▸ What the task asks:
Transcribe, exactly and without pictures, the lines below from the line with "Outline: the connected" to the line with "Picture 1: the", both ends included, and no others.
Given data Block Start
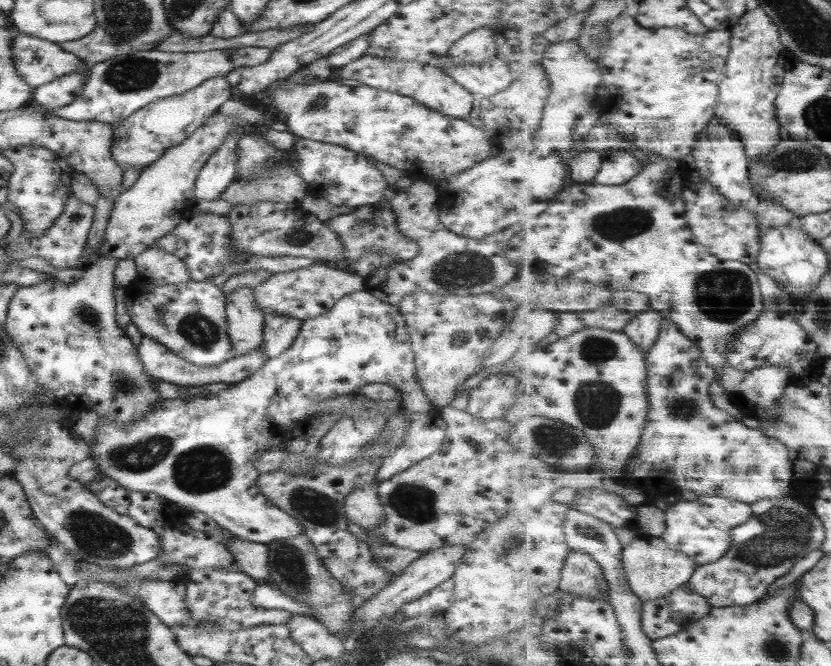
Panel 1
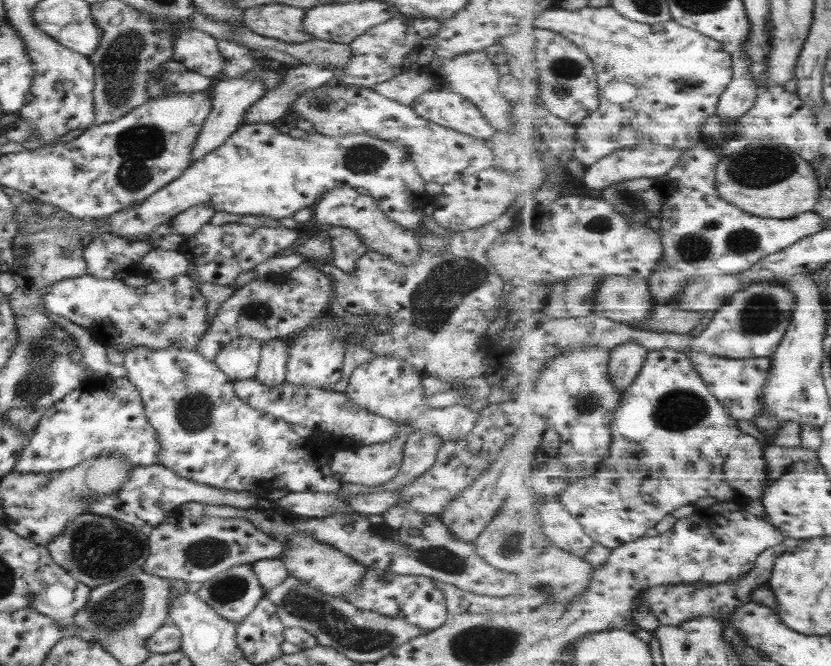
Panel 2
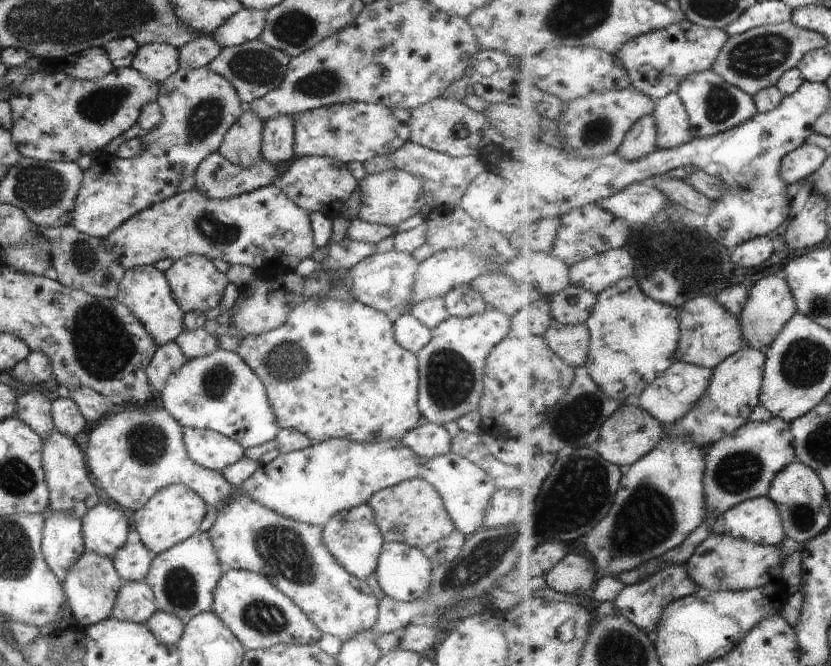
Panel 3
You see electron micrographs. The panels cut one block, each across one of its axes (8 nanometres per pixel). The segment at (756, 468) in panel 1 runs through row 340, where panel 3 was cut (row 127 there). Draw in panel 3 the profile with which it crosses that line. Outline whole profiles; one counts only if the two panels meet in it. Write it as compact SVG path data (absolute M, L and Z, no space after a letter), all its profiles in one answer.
M678 92L669 93L665 98L657 101L654 117L658 126L659 149L679 148L696 138L695 130L690 123L690 115Z

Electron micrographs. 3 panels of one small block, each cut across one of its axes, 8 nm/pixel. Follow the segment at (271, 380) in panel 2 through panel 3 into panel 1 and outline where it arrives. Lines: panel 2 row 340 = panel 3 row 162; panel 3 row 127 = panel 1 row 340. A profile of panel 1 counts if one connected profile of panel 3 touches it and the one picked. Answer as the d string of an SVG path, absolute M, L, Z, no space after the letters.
M265 313L262 327L263 353L267 358L277 357L297 337L302 321L297 318L278 316L277 313Z

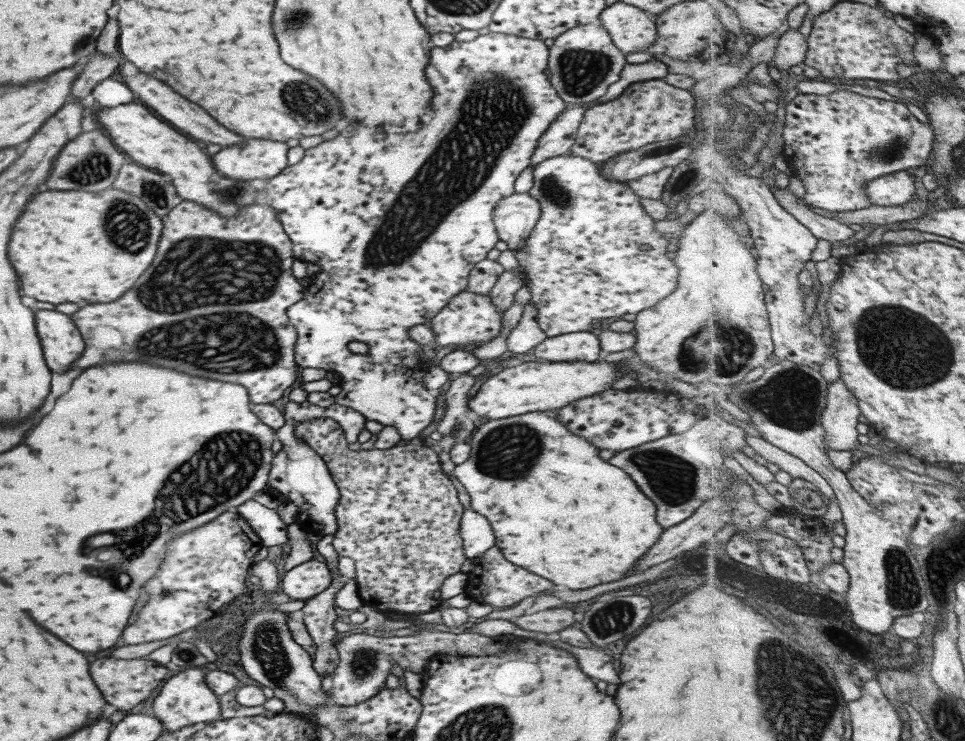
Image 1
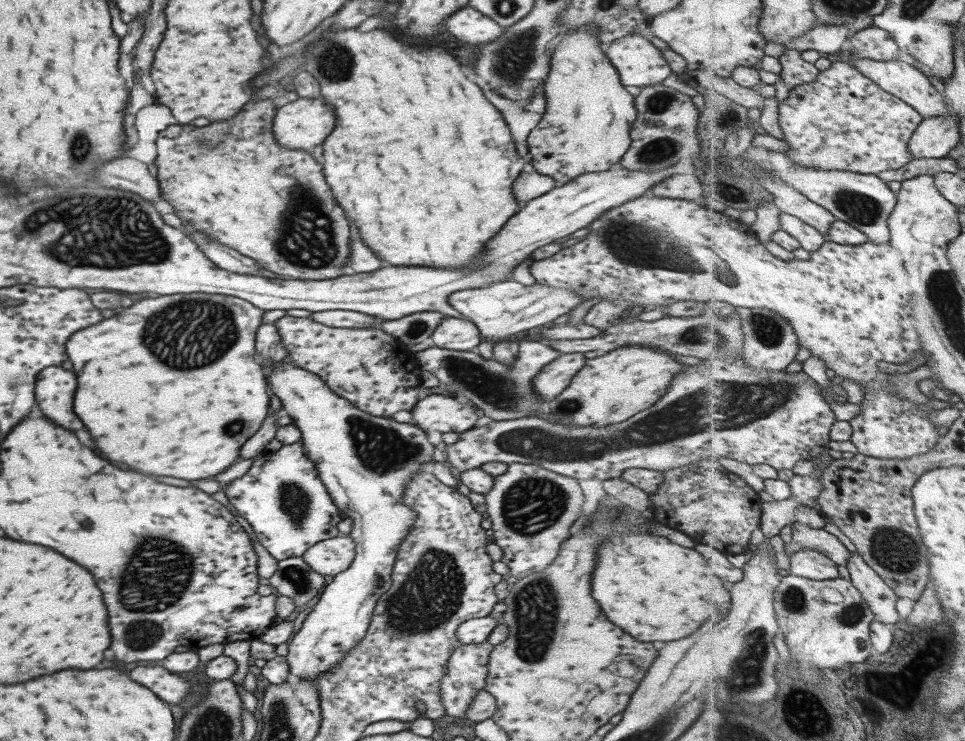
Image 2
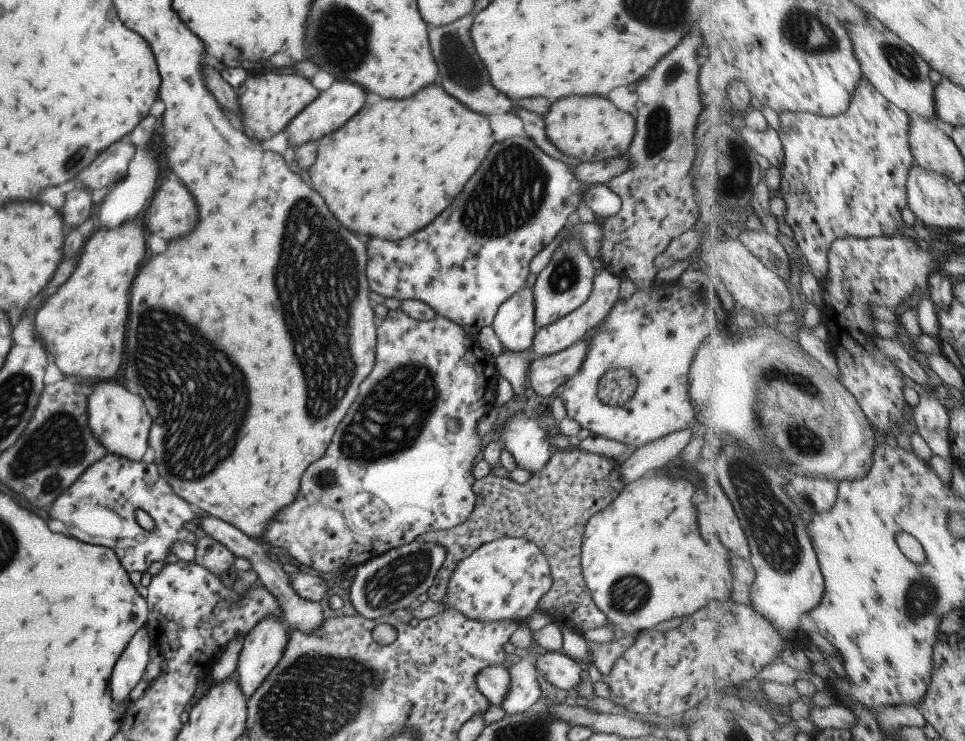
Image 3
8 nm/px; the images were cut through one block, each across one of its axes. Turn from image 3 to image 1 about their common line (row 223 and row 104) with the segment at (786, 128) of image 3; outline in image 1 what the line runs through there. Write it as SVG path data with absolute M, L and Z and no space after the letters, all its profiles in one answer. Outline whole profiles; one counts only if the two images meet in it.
M836 90L829 95L819 94L802 94L799 93L793 97L786 105L786 122L784 125L784 143L781 154L785 157L788 165L792 165L797 170L797 177L805 186L806 194L802 201L811 208L818 211L829 211L831 213L847 213L853 210L867 209L872 206L872 201L867 193L867 186L871 181L882 178L883 176L898 173L899 171L907 170L909 168L920 167L927 164L931 151L934 151L934 128L930 123L921 122L919 118L915 118L905 102L893 102L889 100L882 100L879 98L871 98L869 96L862 96L855 92L846 90Z

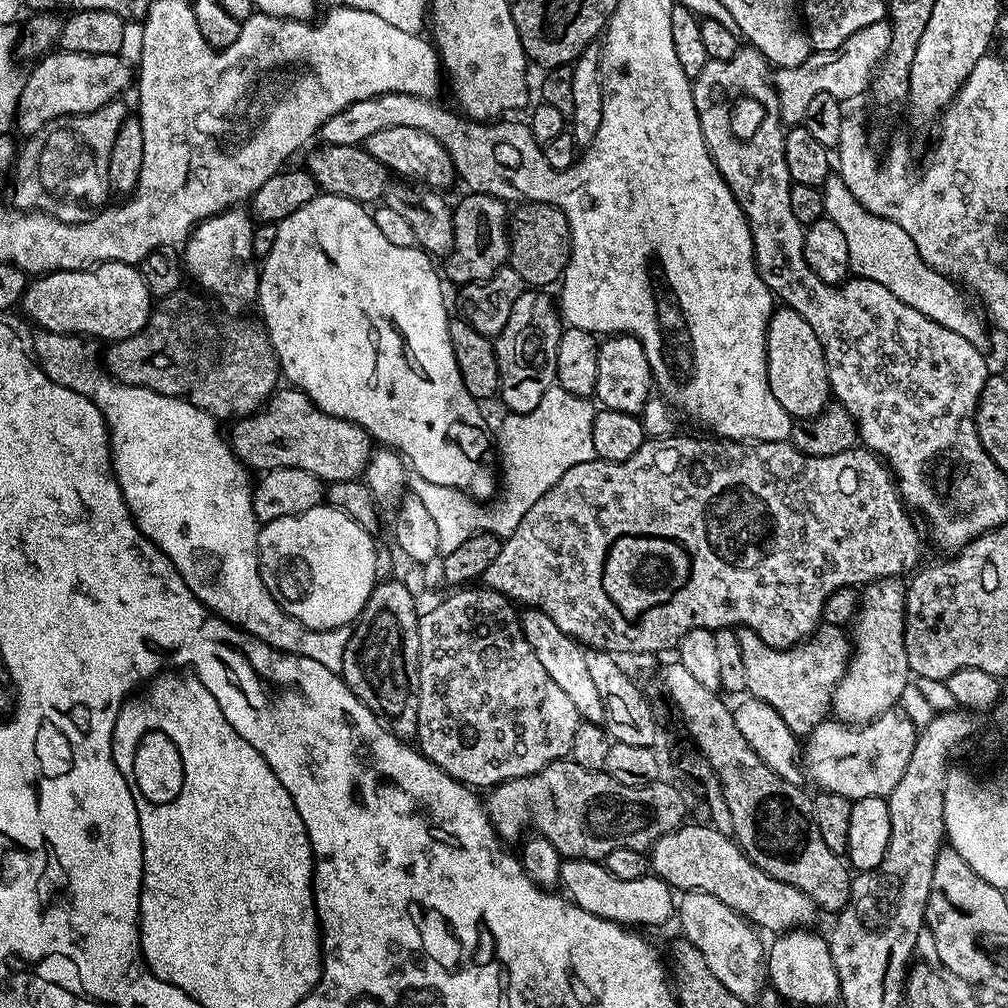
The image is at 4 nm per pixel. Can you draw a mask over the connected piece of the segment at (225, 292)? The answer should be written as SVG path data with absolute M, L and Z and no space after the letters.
M233 206L208 220L201 220L182 245L185 273L191 279L193 276L205 293L213 292L218 299L225 300L228 304L253 303L260 285L258 257L252 252L254 220L242 209L243 207Z

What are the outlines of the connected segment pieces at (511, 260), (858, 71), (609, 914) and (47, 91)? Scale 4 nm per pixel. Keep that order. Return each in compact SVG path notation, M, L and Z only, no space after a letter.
M524 202L519 205L520 208L517 212L513 211L511 213L510 219L506 224L506 231L508 233L508 264L516 271L516 273L524 279L525 285L531 286L536 290L544 290L549 286L547 284L555 285L557 281L561 279L564 275L564 268L568 264L569 258L572 256L572 231L568 225L568 219L566 214L562 210L558 210L553 204L546 204L543 202Z
M887 19L879 20L866 26L866 30L858 30L858 34L850 34L850 38L846 38L846 42L834 50L813 51L802 66L779 69L774 76L774 87L780 98L781 121L788 126L799 125L811 100L818 94L830 94L841 102L852 100L863 92L865 95L872 83L872 73L890 46L891 33L891 23Z
M564 858L561 862L559 883L564 886L563 891L573 904L615 924L639 926L641 929L656 928L674 916L673 889L655 874L645 874L638 878L618 878L610 874L610 870L601 861Z
M53 50L39 61L40 64L32 73L27 73L24 89L16 103L14 128L23 134L42 130L59 116L86 114L106 106L117 98L123 97L128 87L133 87L134 72L129 61L120 59L119 55L78 54Z

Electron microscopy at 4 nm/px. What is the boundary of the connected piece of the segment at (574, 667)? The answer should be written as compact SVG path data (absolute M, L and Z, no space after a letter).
M524 608L519 613L519 618L522 634L526 642L530 642L530 650L534 650L538 662L542 662L546 674L550 674L550 679L566 693L566 698L574 702L574 710L578 710L581 721L603 725L602 697L598 694L598 689L594 686L594 681L586 667L586 651L580 641L558 630L550 614L542 614L542 610L537 608Z

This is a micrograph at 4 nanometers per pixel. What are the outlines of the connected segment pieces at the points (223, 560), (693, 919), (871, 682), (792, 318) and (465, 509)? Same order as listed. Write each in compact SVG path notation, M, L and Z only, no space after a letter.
M43 330L35 334L37 336L33 338L32 344L30 340L30 348L40 369L54 382L89 396L94 406L98 406L108 424L112 473L120 483L122 498L136 519L138 530L142 530L142 534L150 538L150 542L154 542L154 546L158 546L166 558L170 558L192 593L210 611L251 636L258 637L271 648L289 652L292 656L314 658L314 662L326 666L326 670L340 674L343 670L340 644L348 644L352 636L342 636L342 632L340 636L332 636L332 628L308 628L282 611L278 601L262 582L260 555L256 549L261 525L252 505L254 480L248 477L250 472L246 465L232 452L232 445L225 433L224 436L220 433L221 425L217 417L177 396L158 394L149 388L130 386L112 379L101 365L100 368L96 365L97 345L85 342L79 335Z
M684 892L678 900L678 920L683 939L690 941L706 958L714 978L730 990L737 998L745 1002L755 1001L761 991L760 976L766 972L766 948L756 935L757 929L749 924L740 913L730 906L718 902L714 894L705 892Z
M899 579L874 580L860 592L860 606L856 609L850 628L853 646L852 659L844 677L832 695L831 715L842 724L859 726L877 720L884 712L891 712L902 698L902 690L910 682L906 648L904 646L905 585Z
M780 306L773 311L766 334L766 374L770 394L774 394L782 410L786 410L796 420L817 416L822 409L828 407L828 367L822 342L818 342L818 334L810 330L810 322L806 322L798 310Z
M553 386L542 394L542 402L538 402L534 410L505 415L505 420L500 424L500 468L498 464L504 497L493 508L484 508L488 506L458 488L437 486L435 482L426 482L422 474L412 472L407 477L407 487L411 495L422 498L430 518L434 518L434 523L438 525L441 553L462 546L466 538L479 532L507 537L518 522L522 522L530 506L534 506L542 494L551 490L558 478L570 470L570 466L597 459L594 450L594 418L597 411L597 405L589 397L575 396L564 388Z

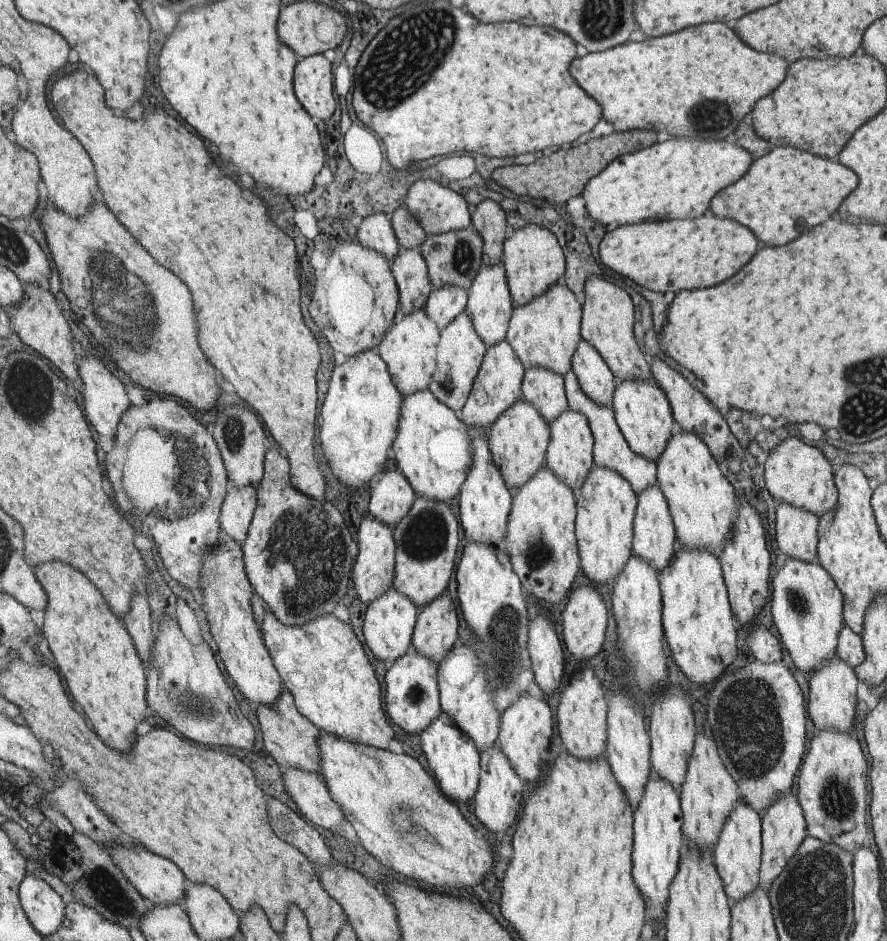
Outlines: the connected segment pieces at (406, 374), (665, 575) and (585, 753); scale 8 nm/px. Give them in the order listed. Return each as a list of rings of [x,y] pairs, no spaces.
[[[426,309],[415,310],[409,315],[401,316],[376,348],[379,355],[387,361],[394,386],[405,397],[428,390],[436,366],[440,335],[437,324],[427,315]]]
[[[678,544],[678,550],[675,552],[671,563],[660,573],[660,584],[663,589],[663,621],[664,621],[664,632],[667,633],[667,643],[671,658],[680,666],[680,670],[684,672],[684,676],[696,684],[696,686],[704,686],[708,684],[708,688],[716,682],[718,676],[722,676],[722,672],[737,659],[738,656],[738,630],[736,630],[736,622],[734,622],[733,610],[730,610],[728,604],[728,594],[726,594],[727,583],[723,577],[723,569],[720,561],[714,554],[706,551],[700,551],[699,549],[686,549],[684,546]]]
[[[582,670],[562,686],[561,693],[556,720],[564,750],[573,757],[585,761],[596,760],[606,755],[608,716],[606,716],[606,698],[600,680],[594,676],[592,670]]]

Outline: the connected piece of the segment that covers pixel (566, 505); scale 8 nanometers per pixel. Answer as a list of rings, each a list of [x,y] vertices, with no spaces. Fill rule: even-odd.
[[[546,466],[516,489],[513,495],[510,525],[502,547],[511,557],[511,564],[523,581],[525,594],[538,598],[546,606],[556,606],[568,596],[580,572],[581,556],[574,534],[577,502],[574,502],[572,488]]]

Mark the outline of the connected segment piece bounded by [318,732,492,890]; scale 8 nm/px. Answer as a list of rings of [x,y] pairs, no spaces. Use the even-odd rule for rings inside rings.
[[[320,732],[318,744],[322,756],[319,773],[332,800],[354,826],[362,846],[381,864],[438,890],[458,882],[472,888],[484,878],[492,866],[488,842],[478,838],[458,806],[440,794],[436,782],[417,759],[330,733]],[[402,811],[411,814],[413,826],[424,831],[402,831],[392,816]]]

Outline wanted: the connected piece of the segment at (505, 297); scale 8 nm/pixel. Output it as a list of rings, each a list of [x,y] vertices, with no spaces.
[[[503,264],[489,267],[482,266],[482,270],[476,275],[474,283],[467,290],[466,312],[470,314],[470,318],[473,320],[475,331],[488,347],[505,340],[514,314],[514,304]]]

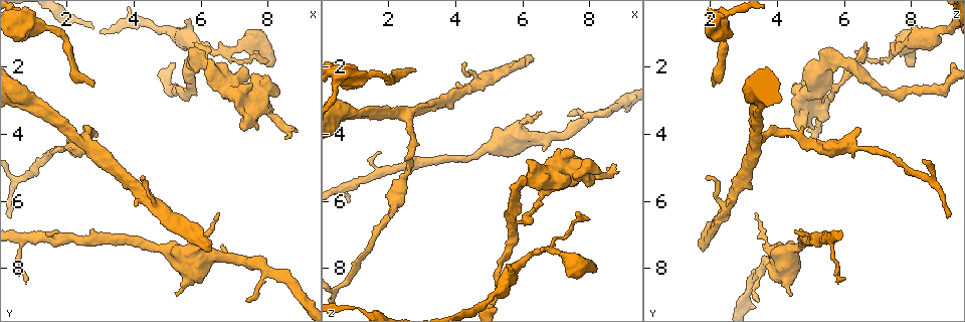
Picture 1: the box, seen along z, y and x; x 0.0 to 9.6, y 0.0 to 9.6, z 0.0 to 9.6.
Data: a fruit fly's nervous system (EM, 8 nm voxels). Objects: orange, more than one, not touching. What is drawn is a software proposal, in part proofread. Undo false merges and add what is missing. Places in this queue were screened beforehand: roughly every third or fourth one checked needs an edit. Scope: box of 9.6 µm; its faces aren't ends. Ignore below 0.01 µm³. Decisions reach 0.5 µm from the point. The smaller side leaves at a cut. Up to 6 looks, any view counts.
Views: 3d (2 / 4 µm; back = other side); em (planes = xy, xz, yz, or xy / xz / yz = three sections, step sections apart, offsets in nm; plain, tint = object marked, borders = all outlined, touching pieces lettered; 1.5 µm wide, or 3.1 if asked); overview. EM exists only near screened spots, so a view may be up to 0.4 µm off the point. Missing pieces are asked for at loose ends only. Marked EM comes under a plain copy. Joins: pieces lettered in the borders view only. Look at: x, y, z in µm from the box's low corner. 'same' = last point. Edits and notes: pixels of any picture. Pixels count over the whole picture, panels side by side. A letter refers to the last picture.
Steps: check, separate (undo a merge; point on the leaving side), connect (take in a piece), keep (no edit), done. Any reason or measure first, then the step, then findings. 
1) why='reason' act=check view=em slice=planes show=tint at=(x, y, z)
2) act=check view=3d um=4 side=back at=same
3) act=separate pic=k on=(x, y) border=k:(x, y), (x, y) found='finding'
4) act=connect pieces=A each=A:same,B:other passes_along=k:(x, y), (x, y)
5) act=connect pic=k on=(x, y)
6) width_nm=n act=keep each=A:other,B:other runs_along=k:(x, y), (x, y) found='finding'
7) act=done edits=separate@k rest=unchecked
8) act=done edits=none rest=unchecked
Given data Block End
▸ Solution to the problem:
Outline: the connected piece of the segment that covers pixel (566, 505); scale 8 nanometers per pixel. Answer as a list of rings, each a list of [x,y] vertices, with no spaces. Fill rule: even-odd.
[[[546,466],[516,489],[513,495],[510,525],[502,547],[511,557],[511,564],[523,581],[525,594],[538,598],[546,606],[556,606],[568,596],[580,572],[581,556],[574,534],[577,502],[574,502],[572,488]]]

Mark the outline of the connected segment piece bounded by [318,732,492,890]; scale 8 nm/px. Answer as a list of rings of [x,y] pairs, no spaces. Use the even-odd rule for rings inside rings.
[[[320,732],[318,744],[322,756],[319,773],[332,800],[354,826],[362,846],[381,864],[438,890],[458,882],[472,888],[484,878],[492,866],[488,842],[478,838],[458,806],[440,794],[436,782],[417,759],[330,733]],[[402,811],[411,814],[413,826],[424,831],[402,831],[392,816]]]

Outline wanted: the connected piece of the segment at (505, 297); scale 8 nm/pixel. Output it as a list of rings, each a list of [x,y] vertices, with no spaces.
[[[503,264],[489,267],[482,266],[482,270],[476,275],[474,283],[467,290],[466,312],[470,314],[470,318],[473,320],[475,331],[488,347],[505,340],[514,314],[514,304]]]

Picture 1: the box, seen along z, y and x; x 0.0 to 9.6, y 0.0 to 9.6, z 0.0 to 9.6.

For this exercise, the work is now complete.